Stevie Moore’s Freedom From Unnecessary Negatives or FFUN is usually advocating against gun violence. On Saturday the organization’s building on South Third Street welcomed an effort to fight another thing contributing to unnecessary deaths-drugs
“Both of us are actually doing the same thing,” Moore said. “Y’all are trying to stop killing through drugs and I’m trying to stop killing through guns.”
FFUN’s involvement in this cause doesn’t end there.
On Monday the Memphis Area Prevention Coalition will open a harm reduction center for people with addictions at the FFUN building.
A syringe exchange program is part of the center, the center will also offer HIV and Hepatitis C testing and provide Narcan, the opioid overdose reversal drug, to those who need it. All of the resources will be available at a low or zero cost.
Community organizers say the 38109 zip code in the southern part of the city is starting to see an increase in fatal drug overdoses.
“We are on a steady increase with this, we’re seeing more drugs, we’re seeing more of a problem,” Memphis Area Prevention Coalition’s Joh Weil said. “This is our answer to that.”
Before the harm reduction center opens on Monday, multiple organizations focusing on addiction recovery passed out resources, like Narcan, to those who need it.
“What we wanted to do today was have the neighborhood come out and understand what the mission is to know that we’re here without any cost involved with them. We want to help save lives,” Ron Bobal said.
According to the Shelby County Health Department as of last week there have been 94 deaths due to suspected overdoses since the beginning of the year.
The Memphis Area Prevention Coalition says more than half of those overdoses have been in black men. The group calls this unprecedented. The group explains over the last decade the opioid epidemic has usually impacted white people the most. This is the first time in that time frame the group has seen a majority of overdose deaths in Black men.

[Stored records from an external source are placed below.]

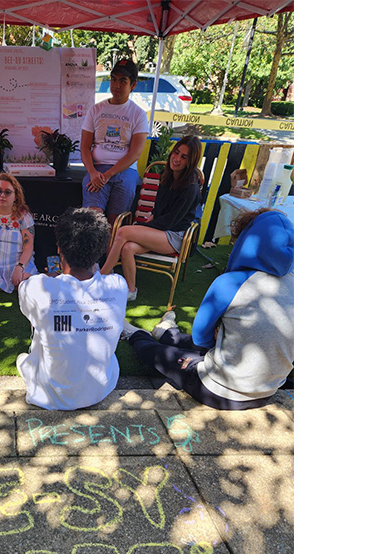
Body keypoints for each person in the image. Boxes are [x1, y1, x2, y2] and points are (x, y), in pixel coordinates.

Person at [121, 208, 293, 410]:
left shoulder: (230, 283)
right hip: (266, 392)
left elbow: (200, 338)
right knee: (212, 341)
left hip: (218, 389)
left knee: (157, 353)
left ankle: (136, 334)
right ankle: (168, 331)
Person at [16, 207, 129, 410]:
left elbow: (27, 302)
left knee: (24, 355)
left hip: (48, 396)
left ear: (59, 248)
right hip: (101, 388)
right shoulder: (118, 286)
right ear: (102, 250)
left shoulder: (37, 288)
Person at [101, 135, 204, 300]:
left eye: (183, 157)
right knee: (128, 248)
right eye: (176, 153)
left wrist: (143, 227)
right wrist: (153, 217)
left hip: (175, 236)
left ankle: (101, 277)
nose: (176, 159)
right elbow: (159, 206)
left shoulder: (191, 188)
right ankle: (131, 291)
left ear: (190, 162)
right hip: (161, 230)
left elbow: (171, 222)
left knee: (123, 231)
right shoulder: (166, 174)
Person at [81, 58, 149, 228]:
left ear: (133, 85)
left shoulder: (138, 114)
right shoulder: (96, 109)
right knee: (92, 220)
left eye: (123, 81)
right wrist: (92, 172)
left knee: (115, 223)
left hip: (125, 172)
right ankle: (93, 254)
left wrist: (109, 174)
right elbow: (84, 146)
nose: (116, 85)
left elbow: (135, 154)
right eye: (113, 79)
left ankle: (111, 254)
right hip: (96, 170)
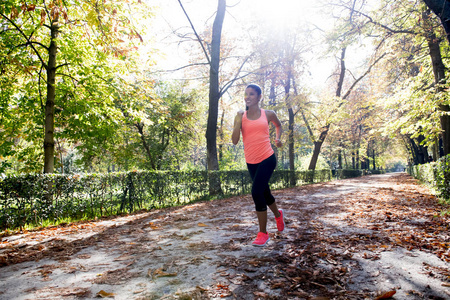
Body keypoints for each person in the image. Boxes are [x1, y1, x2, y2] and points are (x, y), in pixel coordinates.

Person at [232, 84, 284, 247]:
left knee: (256, 192)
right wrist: (237, 123)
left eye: (251, 94)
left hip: (268, 157)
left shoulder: (268, 114)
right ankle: (278, 214)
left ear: (259, 97)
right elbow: (234, 141)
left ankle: (263, 233)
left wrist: (278, 138)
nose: (247, 97)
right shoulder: (241, 115)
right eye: (246, 94)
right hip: (251, 161)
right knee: (265, 192)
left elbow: (278, 125)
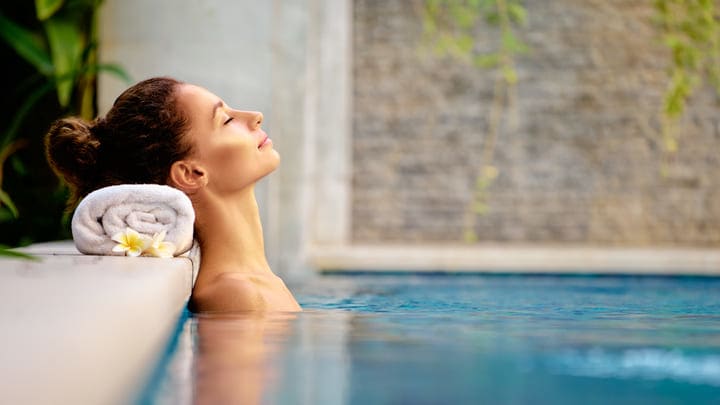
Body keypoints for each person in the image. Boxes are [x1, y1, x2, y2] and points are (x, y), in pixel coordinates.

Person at [44, 76, 301, 313]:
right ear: (191, 174)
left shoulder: (259, 284)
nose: (255, 116)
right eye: (227, 120)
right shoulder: (234, 294)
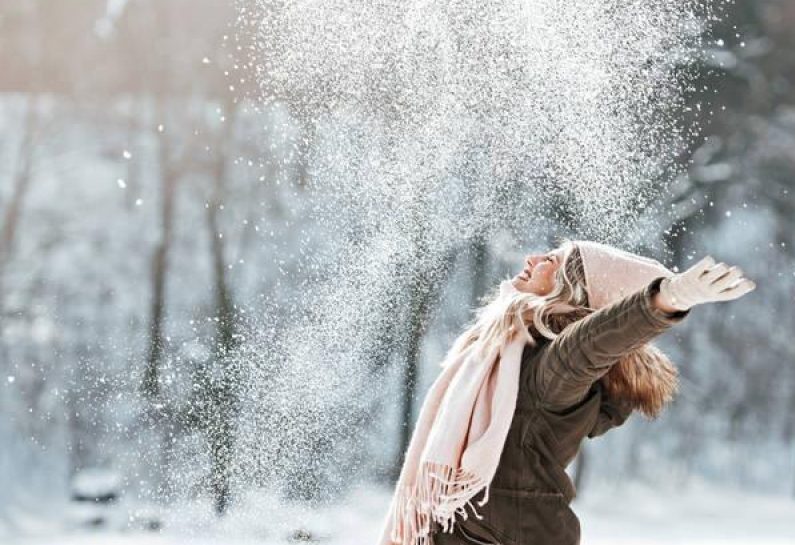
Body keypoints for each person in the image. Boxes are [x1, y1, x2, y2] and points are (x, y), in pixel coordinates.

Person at [378, 238, 756, 545]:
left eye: (554, 261)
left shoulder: (552, 367)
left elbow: (590, 344)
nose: (534, 258)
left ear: (572, 292)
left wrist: (664, 300)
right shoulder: (506, 355)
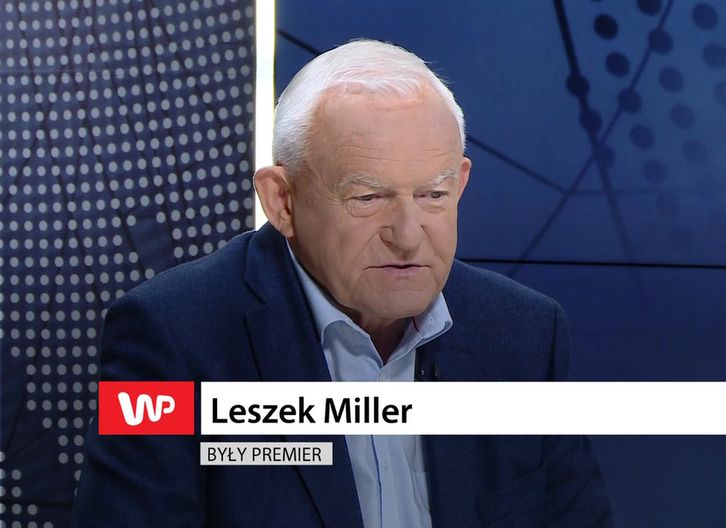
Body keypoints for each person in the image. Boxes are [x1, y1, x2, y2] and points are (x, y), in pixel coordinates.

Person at [71, 39, 613, 528]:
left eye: (433, 195)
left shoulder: (525, 335)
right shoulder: (169, 338)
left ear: (462, 183)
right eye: (367, 198)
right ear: (282, 201)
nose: (407, 236)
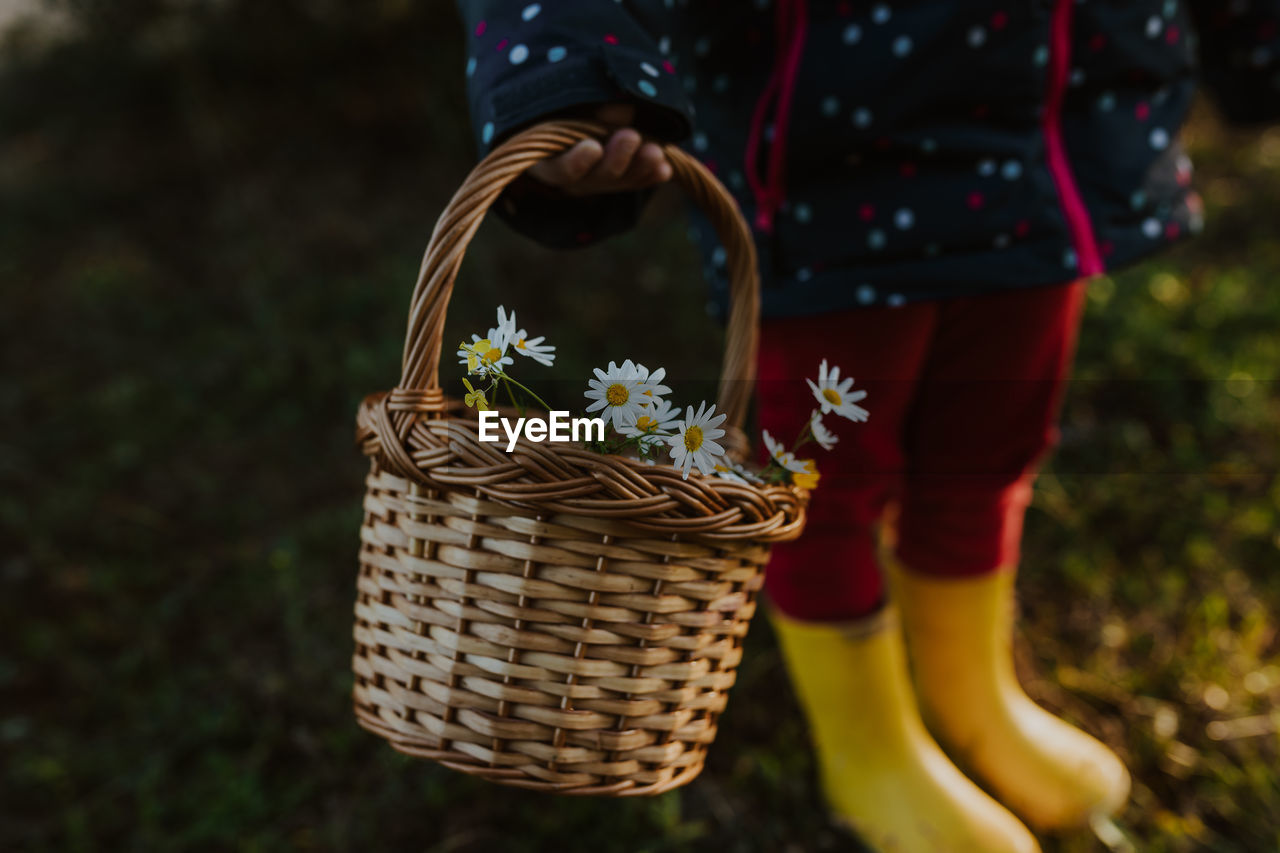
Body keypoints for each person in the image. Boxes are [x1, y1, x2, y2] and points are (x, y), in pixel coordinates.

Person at [453, 2, 1280, 850]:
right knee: (822, 487)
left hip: (1053, 134)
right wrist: (563, 74)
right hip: (835, 167)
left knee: (988, 447)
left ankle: (970, 695)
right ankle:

However, the numbers are showing no one is immune to this crisis.
“From 2019 to 2020 we saw a 45% increase in fatal overdoses, 85% increase in fentanyl overdoses,” Weil said.
Saturday’s event and the new harm reduction center are the product of multiple agencies with the same goal.
“Memphis is worth saving,” Bobal said.
The harm reduction center on South Third Street will be open every Monday from 11 a.m. to 1 p.m.